■ **Passage for review**
- Origin: Dunmore, Pennsylvania, United States
- Genres: Indie rock
- Years active: 1996–present
- Labels: Summersteps Records
- Members: Eric Schlittler Joe Marchegiani Justin Marchegiani Jeff Gilotti
- Past members: Thad Moyer Jeff Schlittler Ted Baird Cassie Rose (Kobeski) Jason Johnson Steve Guse Ken Stevens Psychatrone Rhonedakk
- Website: www.kidicarus1.bandcamp.com

= Kid Icarus (band) =

American indie rock band

Kid Icarus is an American indie rock group based in Dunmore, Pennsylvania, born of a solo recording project by Eric Schlittler. The band has released five full-length albums: Maps of the Saints, Be My Echo, The Metal West, Imaginary Songs & Aluminum Hits and American Ghosts.

==History==
After leaving the band Suetta, Eric Schlittler began producing cassette recordings using inexpensive home equipment.

■ **Data section**
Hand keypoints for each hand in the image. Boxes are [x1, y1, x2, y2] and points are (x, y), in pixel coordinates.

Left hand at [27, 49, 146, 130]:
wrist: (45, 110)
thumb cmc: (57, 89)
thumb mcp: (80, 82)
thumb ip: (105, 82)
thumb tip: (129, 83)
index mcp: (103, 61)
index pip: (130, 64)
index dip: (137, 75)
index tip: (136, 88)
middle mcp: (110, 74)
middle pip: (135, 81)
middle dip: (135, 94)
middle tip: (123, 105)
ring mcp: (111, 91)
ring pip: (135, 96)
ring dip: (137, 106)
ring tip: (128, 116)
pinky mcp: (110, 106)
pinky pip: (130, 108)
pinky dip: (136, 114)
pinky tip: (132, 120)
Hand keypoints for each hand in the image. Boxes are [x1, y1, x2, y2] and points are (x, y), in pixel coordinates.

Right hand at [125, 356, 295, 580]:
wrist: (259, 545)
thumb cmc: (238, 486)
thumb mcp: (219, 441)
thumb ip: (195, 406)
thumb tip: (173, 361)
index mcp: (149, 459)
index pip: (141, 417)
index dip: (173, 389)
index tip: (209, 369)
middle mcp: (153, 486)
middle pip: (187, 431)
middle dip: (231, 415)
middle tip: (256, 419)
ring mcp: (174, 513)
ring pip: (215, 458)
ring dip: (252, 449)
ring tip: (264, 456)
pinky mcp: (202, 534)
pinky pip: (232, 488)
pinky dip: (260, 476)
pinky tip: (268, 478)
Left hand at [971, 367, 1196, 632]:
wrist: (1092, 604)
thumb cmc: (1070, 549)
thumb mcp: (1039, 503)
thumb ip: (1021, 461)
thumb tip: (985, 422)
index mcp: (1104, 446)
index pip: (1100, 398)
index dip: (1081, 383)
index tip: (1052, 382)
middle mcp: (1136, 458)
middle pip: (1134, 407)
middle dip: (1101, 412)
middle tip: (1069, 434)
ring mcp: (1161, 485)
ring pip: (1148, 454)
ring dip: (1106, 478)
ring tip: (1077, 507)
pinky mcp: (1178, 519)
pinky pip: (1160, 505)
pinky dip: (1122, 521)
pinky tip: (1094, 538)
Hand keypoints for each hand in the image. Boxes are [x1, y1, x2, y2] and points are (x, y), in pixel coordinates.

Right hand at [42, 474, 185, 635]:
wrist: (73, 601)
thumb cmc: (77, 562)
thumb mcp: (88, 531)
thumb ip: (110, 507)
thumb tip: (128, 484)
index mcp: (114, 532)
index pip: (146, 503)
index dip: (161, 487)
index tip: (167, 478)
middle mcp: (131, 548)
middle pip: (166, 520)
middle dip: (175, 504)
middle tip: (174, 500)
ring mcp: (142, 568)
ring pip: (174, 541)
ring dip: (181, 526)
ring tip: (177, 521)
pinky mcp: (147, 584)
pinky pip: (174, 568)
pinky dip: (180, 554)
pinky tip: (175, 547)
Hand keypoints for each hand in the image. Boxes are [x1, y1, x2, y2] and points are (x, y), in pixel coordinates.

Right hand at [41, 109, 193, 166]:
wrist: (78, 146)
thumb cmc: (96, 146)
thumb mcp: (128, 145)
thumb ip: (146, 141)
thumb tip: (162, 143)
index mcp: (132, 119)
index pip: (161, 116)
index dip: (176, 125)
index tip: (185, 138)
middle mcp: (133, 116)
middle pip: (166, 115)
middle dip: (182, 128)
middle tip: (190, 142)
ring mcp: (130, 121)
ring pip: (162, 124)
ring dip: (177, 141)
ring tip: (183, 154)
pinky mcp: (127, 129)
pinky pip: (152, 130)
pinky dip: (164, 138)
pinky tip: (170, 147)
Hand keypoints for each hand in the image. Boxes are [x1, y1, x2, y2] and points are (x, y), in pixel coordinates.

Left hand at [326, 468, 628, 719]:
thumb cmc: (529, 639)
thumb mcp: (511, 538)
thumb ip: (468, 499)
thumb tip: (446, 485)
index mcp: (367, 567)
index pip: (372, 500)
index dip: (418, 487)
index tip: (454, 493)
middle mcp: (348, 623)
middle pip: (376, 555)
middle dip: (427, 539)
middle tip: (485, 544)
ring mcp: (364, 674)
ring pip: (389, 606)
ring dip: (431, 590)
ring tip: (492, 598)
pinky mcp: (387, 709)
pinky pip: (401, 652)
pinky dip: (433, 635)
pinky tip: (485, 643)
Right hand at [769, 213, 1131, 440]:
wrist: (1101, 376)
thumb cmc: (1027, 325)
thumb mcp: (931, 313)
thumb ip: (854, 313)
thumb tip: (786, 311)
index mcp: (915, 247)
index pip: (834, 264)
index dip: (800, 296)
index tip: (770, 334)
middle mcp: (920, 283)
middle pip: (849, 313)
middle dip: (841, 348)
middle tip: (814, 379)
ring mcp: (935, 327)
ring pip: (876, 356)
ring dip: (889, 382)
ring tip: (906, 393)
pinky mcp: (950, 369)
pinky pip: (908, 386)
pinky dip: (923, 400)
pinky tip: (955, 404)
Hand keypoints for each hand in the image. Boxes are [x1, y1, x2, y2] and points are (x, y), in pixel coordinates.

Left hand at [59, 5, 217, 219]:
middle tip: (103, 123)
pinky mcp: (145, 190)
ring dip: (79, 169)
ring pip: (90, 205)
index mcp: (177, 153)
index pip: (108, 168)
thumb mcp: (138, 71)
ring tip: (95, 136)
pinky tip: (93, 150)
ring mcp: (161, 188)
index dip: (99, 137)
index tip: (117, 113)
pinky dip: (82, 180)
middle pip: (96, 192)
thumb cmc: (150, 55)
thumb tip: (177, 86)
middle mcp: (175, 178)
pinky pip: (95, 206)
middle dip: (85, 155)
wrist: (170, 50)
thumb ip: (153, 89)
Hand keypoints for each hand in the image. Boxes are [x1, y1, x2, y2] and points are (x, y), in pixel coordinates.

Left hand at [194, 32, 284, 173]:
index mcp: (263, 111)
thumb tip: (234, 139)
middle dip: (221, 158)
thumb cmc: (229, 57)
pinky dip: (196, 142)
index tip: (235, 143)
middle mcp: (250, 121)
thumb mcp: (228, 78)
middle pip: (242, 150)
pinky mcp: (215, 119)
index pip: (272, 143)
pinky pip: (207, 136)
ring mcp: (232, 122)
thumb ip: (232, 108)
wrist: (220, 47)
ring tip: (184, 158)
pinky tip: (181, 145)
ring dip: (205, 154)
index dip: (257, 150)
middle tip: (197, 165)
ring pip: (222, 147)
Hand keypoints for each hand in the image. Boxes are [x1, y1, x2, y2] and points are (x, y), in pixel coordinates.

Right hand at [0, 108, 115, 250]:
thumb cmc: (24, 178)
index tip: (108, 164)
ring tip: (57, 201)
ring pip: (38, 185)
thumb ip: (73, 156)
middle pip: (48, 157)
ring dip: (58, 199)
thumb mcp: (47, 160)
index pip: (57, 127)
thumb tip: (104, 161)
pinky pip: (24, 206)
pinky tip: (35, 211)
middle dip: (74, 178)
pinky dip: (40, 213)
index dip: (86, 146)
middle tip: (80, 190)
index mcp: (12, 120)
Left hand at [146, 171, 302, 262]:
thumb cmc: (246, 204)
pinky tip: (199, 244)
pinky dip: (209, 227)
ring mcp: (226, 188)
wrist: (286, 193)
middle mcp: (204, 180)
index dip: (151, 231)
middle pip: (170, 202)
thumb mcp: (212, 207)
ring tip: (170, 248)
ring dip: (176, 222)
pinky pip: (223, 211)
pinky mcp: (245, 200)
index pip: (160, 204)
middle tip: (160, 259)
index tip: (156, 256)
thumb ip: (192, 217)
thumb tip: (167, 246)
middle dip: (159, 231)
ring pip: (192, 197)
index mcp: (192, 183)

■ **What needs to be done**
Decide whether each statement agrees with the Kid Icarus band entry: (a) the band is based in Dunmore, Pennsylvania; (b) the band has released four full-length albums; (c) Eric Schlittler made his early cassette recordings in a professional studio. Answer yes or no for each and quote the words of the entry that settle it. The material is separate from the Kid Icarus band entry and plays no part in what follows.

■ **Written response**
(a) Yes: "based in Dunmore, Pennsylvania"
(b) No: "The band has released five full-length albums"
(c) No: "using inexpensive home equipment"